→ **PROBLEM REQUIREMENTS**: Pull out every line of the listing below where "Courtyard" appears.

[SUPPLIED DATA Boundary: Start]

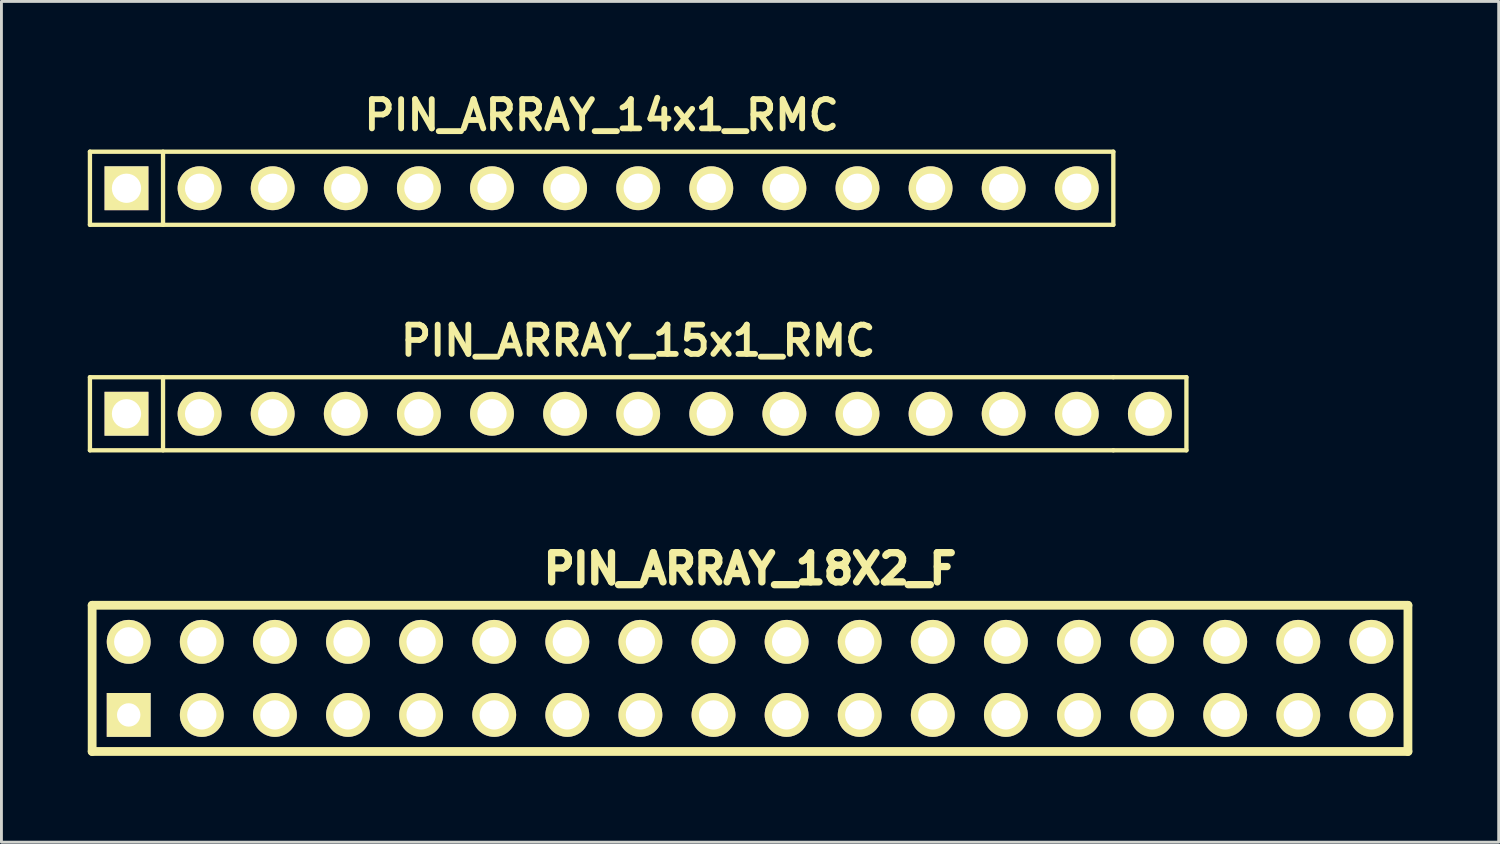
<source format=kicad_pcb>
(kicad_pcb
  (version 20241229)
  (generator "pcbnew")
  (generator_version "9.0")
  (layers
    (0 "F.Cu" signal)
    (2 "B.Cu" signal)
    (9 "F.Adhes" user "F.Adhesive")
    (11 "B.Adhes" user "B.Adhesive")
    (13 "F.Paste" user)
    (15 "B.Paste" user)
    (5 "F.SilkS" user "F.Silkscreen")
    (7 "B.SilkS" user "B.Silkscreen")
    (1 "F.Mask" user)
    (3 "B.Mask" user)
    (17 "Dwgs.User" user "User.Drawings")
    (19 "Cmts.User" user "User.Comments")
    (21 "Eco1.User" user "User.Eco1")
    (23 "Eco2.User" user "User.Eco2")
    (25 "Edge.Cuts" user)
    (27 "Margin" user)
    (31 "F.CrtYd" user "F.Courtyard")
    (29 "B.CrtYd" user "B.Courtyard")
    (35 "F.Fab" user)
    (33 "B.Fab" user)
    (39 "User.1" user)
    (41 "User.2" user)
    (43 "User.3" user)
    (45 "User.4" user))
  (footprint "PIN_ARRAY_15x1_RMC"
    (layer "F.Cu")
    (at 19.125 11.327)
    (property "Reference" "PIN_ARRAY_15x1_RMC" (at 0 -2.54 0) (layer "F.SilkS") (effects (font (size 1.016 1.016) (thickness 0.203))))
    (attr through_hole)
    (fp_line (start -19.05 -1.27) (end -19.05 1.27) (stroke (width 0.15) (type solid)) (layer "F.SilkS"))
    (fp_line (start -19.05 1.27) (end 16.51 1.27) (stroke (width 0.15) (type solid)) (layer "F.SilkS"))
    (fp_line (start -16.51 -1.27) (end -16.51 1.27) (stroke (width 0.15) (type solid)) (layer "F.SilkS"))
    (fp_line (start 16.51 -1.27) (end -19.05 -1.27) (stroke (width 0.15) (type solid)) (layer "F.SilkS"))
    (fp_line (start 16.51 1.27) (end 19.05 1.27) (stroke (width 0.15) (type solid)) (layer "F.SilkS"))
    (fp_line (start 19.05 -1.27) (end 16.51 -1.27) (stroke (width 0.15) (type solid)) (layer "F.SilkS"))
    (fp_line (start 19.05 1.27) (end 19.05 -1.27) (stroke (width 0.15) (type solid)) (layer "F.SilkS"))
    (pad "1" thru_hole rect (at -17.78 0) (size 1.524 1.524) (drill 1.016) (layers "*.Cu" "*.Mask" "F.SilkS"))
    (pad "2" thru_hole circle (at -15.24 0) (size 1.524 1.524) (drill 1.016) (layers "*.Cu" "*.Mask" "F.SilkS"))
    (pad "3" thru_hole circle (at -12.7 0) (size 1.524 1.524) (drill 1.016) (layers "*.Cu" "*.Mask" "F.SilkS"))
    (pad "4" thru_hole circle (at -10.16 0) (size 1.524 1.524) (drill 1.016) (layers "*.Cu" "*.Mask" "F.SilkS"))
    (pad "5" thru_hole circle (at -7.62 0) (size 1.524 1.524) (drill 1.016) (layers "*.Cu" "*.Mask" "F.SilkS"))
    (pad "6" thru_hole circle (at -5.08 0) (size 1.524 1.524) (drill 1.016) (layers "*.Cu" "*.Mask" "F.SilkS"))
    (pad "7" thru_hole circle (at -2.54 0) (size 1.524 1.524) (drill 1.016) (layers "*.Cu" "*.Mask" "F.SilkS"))
    (pad "8" thru_hole circle (at 0 0) (size 1.524 1.524) (drill 1.016) (layers "*.Cu" "*.Mask" "F.SilkS"))
    (pad "9" thru_hole circle (at 2.54 0) (size 1.524 1.524) (drill 1.016) (layers "*.Cu" "*.Mask" "F.SilkS"))
    (pad "10" thru_hole circle (at 5.08 0) (size 1.524 1.524) (drill 1.016) (layers "*.Cu" "*.Mask" "F.SilkS"))
    (pad "11" thru_hole circle (at 7.62 0) (size 1.524 1.524) (drill 1.016) (layers "*.Cu" "*.Mask" "F.SilkS"))
    (pad "12" thru_hole circle (at 10.16 0) (size 1.524 1.524) (drill 1.016) (layers "*.Cu" "*.Mask" "F.SilkS"))
    (pad "13" thru_hole circle (at 12.7 0) (size 1.524 1.524) (drill 1.016) (layers "*.Cu" "*.Mask" "F.SilkS"))
    (pad "14" thru_hole circle (at 15.24 0) (size 1.524 1.524) (drill 1.016) (layers "*.Cu" "*.Mask" "F.SilkS"))
    (pad "15" thru_hole circle (at 17.78 0) (size 1.524 1.524) (drill 1.016) (layers "*.Cu" "*.Mask" "F.SilkS")))
  (footprint "PIN_ARRAY_14x1_RMC"
    (layer "F.Cu")
    (at 17.855 3.491)
    (property "Reference" "PIN_ARRAY_14x1_RMC" (at 0 -2.54 0) (layer "F.SilkS") (effects (font (size 1.016 1.016) (thickness 0.203))))
    (attr through_hole)
    (fp_line (start -17.78 -1.27) (end -17.78 1.27) (stroke (width 0.15) (type solid)) (layer "F.SilkS"))
    (fp_line (start -17.78 1.27) (end 17.78 1.27) (stroke (width 0.15) (type solid)) (layer "F.SilkS"))
    (fp_line (start -15.24 -1.27) (end -15.24 1.27) (stroke (width 0.15) (type solid)) (layer "F.SilkS"))
    (fp_line (start 17.78 -1.27) (end -17.78 -1.27) (stroke (width 0.15) (type solid)) (layer "F.SilkS"))
    (fp_line (start 17.78 -1.27) (end 17.78 1.27) (stroke (width 0.15) (type solid)) (layer "F.SilkS"))
    (pad "1" thru_hole rect (at -16.51 0) (size 1.524 1.524) (drill 1.016) (layers "*.Cu" "*.Mask" "F.SilkS"))
    (pad "2" thru_hole circle (at -13.97 0) (size 1.524 1.524) (drill 1.016) (layers "*.Cu" "*.Mask" "F.SilkS"))
    (pad "3" thru_hole circle (at -11.43 0) (size 1.524 1.524) (drill 1.016) (layers "*.Cu" "*.Mask" "F.SilkS"))
    (pad "4" thru_hole circle (at -8.89 0) (size 1.524 1.524) (drill 1.016) (layers "*.Cu" "*.Mask" "F.SilkS"))
    (pad "5" thru_hole circle (at -6.35 0) (size 1.524 1.524) (drill 1.016) (layers "*.Cu" "*.Mask" "F.SilkS"))
    (pad "6" thru_hole circle (at -3.81 0) (size 1.524 1.524) (drill 1.016) (layers "*.Cu" "*.Mask" "F.SilkS"))
    (pad "7" thru_hole circle (at -1.27 0) (size 1.524 1.524) (drill 1.016) (layers "*.Cu" "*.Mask" "F.SilkS"))
    (pad "8" thru_hole circle (at 1.27 0) (size 1.524 1.524) (drill 1.016) (layers "*.Cu" "*.Mask" "F.SilkS"))
    (pad "9" thru_hole circle (at 3.81 0) (size 1.524 1.524) (drill 1.016) (layers "*.Cu" "*.Mask" "F.SilkS"))
    (pad "10" thru_hole circle (at 6.35 0) (size 1.524 1.524) (drill 1.016) (layers "*.Cu" "*.Mask" "F.SilkS"))
    (pad "11" thru_hole circle (at 8.89 0) (size 1.524 1.524) (drill 1.016) (layers "*.Cu" "*.Mask" "F.SilkS"))
    (pad "12" thru_hole circle (at 11.43 0) (size 1.524 1.524) (drill 1.016) (layers "*.Cu" "*.Mask" "F.SilkS"))
    (pad "13" thru_hole circle (at 13.97 0) (size 1.524 1.524) (drill 1.016) (layers "*.Cu" "*.Mask" "F.SilkS"))
    (pad "14" thru_hole circle (at 16.51 0) (size 1.524 1.524) (drill 1.016) (layers "*.Cu" "*.Mask" "F.SilkS")))
  (footprint "PIN_ARRAY_18X2_F"
    (layer "F.Cu")
    (at 23.012 20.522)
    (property "Reference" "PIN_ARRAY_18X2_F" (at 0 -3.81 0) (layer "F.SilkS") (effects (font (size 1.016 1.016) (thickness 0.254))))
    (attr through_hole)
    (fp_line (start -22.86 -2.54) (end -22.86 2.54) (stroke (width 0.305) (type solid)) (layer "F.SilkS"))
    (fp_line (start -22.86 -2.54) (end 22.86 -2.54) (stroke (width 0.305) (type solid)) (layer "F.SilkS"))
    (fp_line (start 22.86 -2.54) (end 22.86 2.54) (stroke (width 0.305) (type solid)) (layer "F.SilkS"))
    (fp_line (start 22.86 2.54) (end -22.86 2.54) (stroke (width 0.305) (type solid)) (layer "F.SilkS"))
    (pad "1" thru_hole rect (at -21.59 1.27) (size 1.524 1.524) (drill 0.813) (layers "*.Cu" "*.Mask" "F.SilkS"))
    (pad "2" thru_hole circle (at -21.59 -1.27) (size 1.524 1.524) (drill 1.016) (layers "*.Cu" "*.Mask" "F.SilkS"))
    (pad "3" thru_hole circle (at -19.05 1.27) (size 1.524 1.524) (drill 1.016) (layers "*.Cu" "*.Mask" "F.SilkS"))
    (pad "4" thru_hole circle (at -19.05 -1.27) (size 1.524 1.524) (drill 1.016) (layers "*.Cu" "*.Mask" "F.SilkS"))
    (pad "5" thru_hole circle (at -16.51 1.27) (size 1.524 1.524) (drill 1.016) (layers "*.Cu" "*.Mask" "F.SilkS"))
    (pad "6" thru_hole circle (at -16.51 -1.27) (size 1.524 1.524) (drill 1.016) (layers "*.Cu" "*.Mask" "F.SilkS"))
    (pad "7" thru_hole circle (at -13.97 1.27) (size 1.524 1.524) (drill 1.016) (layers "*.Cu" "*.Mask" "F.SilkS"))
    (pad "8" thru_hole circle (at -13.97 -1.27) (size 1.524 1.524) (drill 1.016) (layers "*.Cu" "*.Mask" "F.SilkS"))
    (pad "9" thru_hole circle (at -11.43 1.27) (size 1.524 1.524) (drill 1.016) (layers "*.Cu" "*.Mask" "F.SilkS"))
    (pad "10" thru_hole circle (at -11.43 -1.27) (size 1.524 1.524) (drill 1.016) (layers "*.Cu" "*.Mask" "F.SilkS"))
    (pad "11" thru_hole circle (at -8.89 1.27) (size 1.524 1.524) (drill 1.016) (layers "*.Cu" "*.Mask" "F.SilkS"))
    (pad "12" thru_hole circle (at -8.89 -1.27) (size 1.524 1.524) (drill 1.016) (layers "*.Cu" "*.Mask" "F.SilkS"))
    (pad "13" thru_hole circle (at -6.35 1.27) (size 1.524 1.524) (drill 1.016) (layers "*.Cu" "*.Mask" "F.SilkS"))
    (pad "14" thru_hole circle (at -6.35 -1.27) (size 1.524 1.524) (drill 1.016) (layers "*.Cu" "*.Mask" "F.SilkS"))
    (pad "15" thru_hole circle (at -3.81 1.27) (size 1.524 1.524) (drill 1.016) (layers "*.Cu" "*.Mask" "F.SilkS"))
    (pad "16" thru_hole circle (at -3.81 -1.27) (size 1.524 1.524) (drill 1.016) (layers "*.Cu" "*.Mask" "F.SilkS"))
    (pad "17" thru_hole circle (at -1.27 1.27) (size 1.524 1.524) (drill 1.016) (layers "*.Cu" "*.Mask" "F.SilkS"))
    (pad "18" thru_hole circle (at -1.27 -1.27) (size 1.524 1.524) (drill 1.016) (layers "*.Cu" "*.Mask" "F.SilkS"))
    (pad "19" thru_hole circle (at 1.27 1.27) (size 1.524 1.524) (drill 1.016) (layers "*.Cu" "*.Mask" "F.SilkS"))
    (pad "20" thru_hole circle (at 1.27 -1.27) (size 1.524 1.524) (drill 1.016) (layers "*.Cu" "*.Mask" "F.SilkS"))
    (pad "21" thru_hole circle (at 3.81 1.27) (size 1.524 1.524) (drill 1.016) (layers "*.Cu" "*.Mask" "F.SilkS"))
    (pad "22" thru_hole circle (at 3.81 -1.27) (size 1.524 1.524) (drill 1.016) (layers "*.Cu" "*.Mask" "F.SilkS"))
    (pad "23" thru_hole circle (at 6.35 1.27) (size 1.524 1.524) (drill 1.016) (layers "*.Cu" "*.Mask" "F.SilkS"))
    (pad "24" thru_hole circle (at 6.35 -1.27) (size 1.524 1.524) (drill 1.016) (layers "*.Cu" "*.Mask" "F.SilkS"))
    (pad "25" thru_hole circle (at 8.89 1.27) (size 1.524 1.524) (drill 1.016) (layers "*.Cu" "*.Mask" "F.SilkS"))
    (pad "26" thru_hole circle (at 8.89 -1.27) (size 1.524 1.524) (drill 1.016) (layers "*.Cu" "*.Mask" "F.SilkS"))
    (pad "27" thru_hole circle (at 11.43 1.27) (size 1.524 1.524) (drill 1.016) (layers "*.Cu" "*.Mask" "F.SilkS"))
    (pad "28" thru_hole circle (at 11.43 -1.27) (size 1.524 1.524) (drill 1.016) (layers "*.Cu" "*.Mask" "F.SilkS"))
    (pad "29" thru_hole circle (at 13.97 1.27) (size 1.524 1.524) (drill 1.016) (layers "*.Cu" "*.Mask" "F.SilkS"))
    (pad "30" thru_hole circle (at 13.97 -1.27) (size 1.524 1.524) (drill 1.016) (layers "*.Cu" "*.Mask" "F.SilkS"))
    (pad "31" thru_hole circle (at 16.51 1.27) (size 1.524 1.524) (drill 1.016) (layers "*.Cu" "*.Mask" "F.SilkS"))
    (pad "32" thru_hole circle (at 16.51 -1.27) (size 1.524 1.524) (drill 1.016) (layers "*.Cu" "*.Mask" "F.SilkS"))
    (pad "33" thru_hole circle (at 19.05 1.27) (size 1.524 1.524) (drill 1.016) (layers "*.Cu" "*.Mask" "F.SilkS"))
    (pad "34" thru_hole circle (at 19.05 -1.27) (size 1.524 1.524) (drill 1.016) (layers "*.Cu" "*.Mask" "F.SilkS"))
    (pad "35" thru_hole circle (at 21.59 1.27) (size 1.524 1.524) (drill 1.016) (layers "*.Cu" "*.Mask" "F.SilkS"))
    (pad "36" thru_hole circle (at 21.59 -1.27) (size 1.524 1.524) (drill 1.016) (layers "*.Cu" "*.Mask" "F.SilkS")))
  (gr_rect
    (start -3 -3)
    (end 49.025 26.214)
    (stroke (width 0.1) (type default))
    (fill no)
    (layer "Edge.Cuts")))
</source>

[SUPPLIED DATA Boundary: End]

→ **ANSWER BOX**:
    (31 "F.CrtYd" user "F.Courtyard")
    (29 "B.CrtYd" user "B.Courtyard")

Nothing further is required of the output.